To compare the incidence rates of diabetes mellitus and dyslipidemia in ambulatory first-time users of risperidone and olanzapine.


The database for the Prescription Drug Insurance Plan in the province of Quebec was used as the data source for a population-based cohort study. Denominalized data were extracted for all ambulatory patients who first received an atypical antipsychotic between 1 January 1997 and 31 August 1999. Eligible patients were categorized as taking: no antidiabetic medication; no lipid reducing medication; neither type of medication. Those who started to use an outcome drug (an antidiabetic or lipid-lowering medication) before the end of the follow-up period (31 August 2000) were considered to have developed the corresponding outcome disease. Incidence rate ratios (IRR) (and 95% confidence intervals) for initiating antihyperglycemic or lipid-lowering drug treatment, or both were calculated. Outcomes on risperidone were compared to those on olanzapine.

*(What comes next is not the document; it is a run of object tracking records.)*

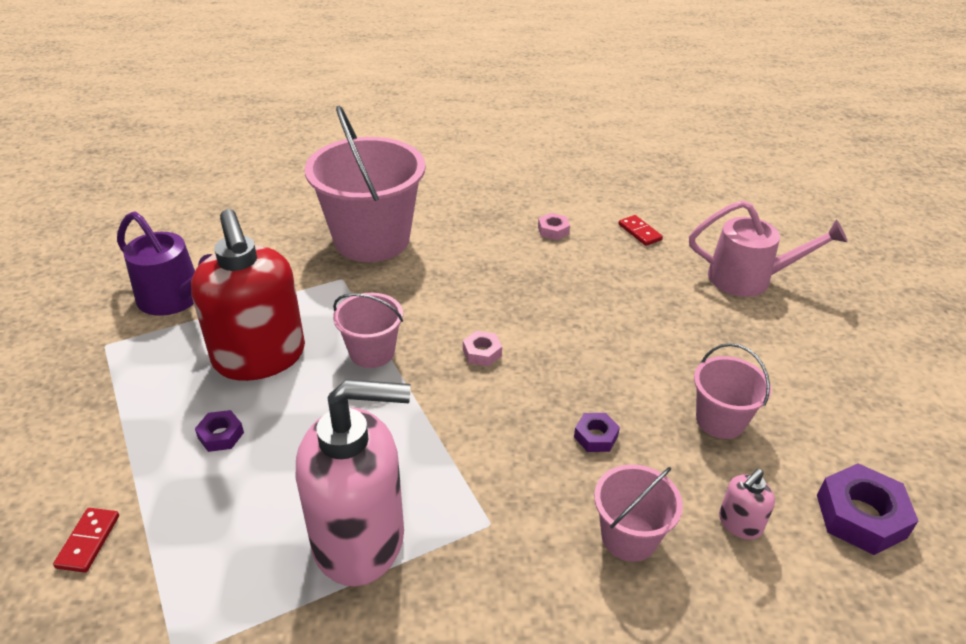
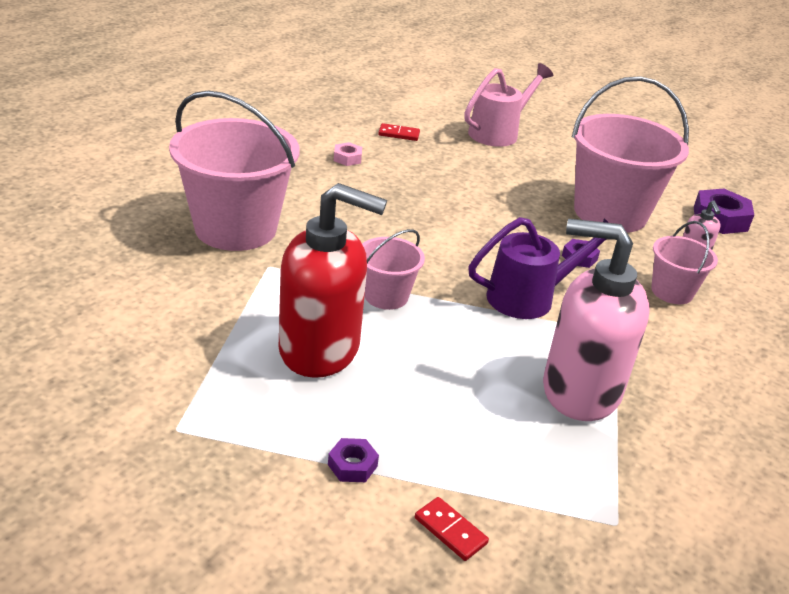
camera: 55 degrees left, 5 degrees down
(176, 299) = (165, 360): purple watering can -> purple watering can (530, 297)
(221, 435) = (397, 409): purple nut -> purple nut (352, 465)
(360, 539) = (580, 390): pink soap dispenser -> pink soap dispenser turned 105 degrees counterclockwise
(482, 353) = (447, 254): pink nut -> none
(720, 420) = (610, 213): pink bucket -> pink bucket, size x1.99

A total of 19 582 eligible patients were included in the analysis. Relative to risperidone, olanzapine was associated with a higher risk of initiating a pharmacologic treatment for diabetes [IRR: 1.33 (1.03-1.74)], dyslipidemia [IRR: 1.49 (1.22-1.83)], or either condition [1.47 (1.23-1.76)].


Olanzapine seems to be associated with a higher risk of developing diabetes and/or dyslipidemia than risperidone. Further prospective studies are needed to rigorously assess the safety of olanzapine.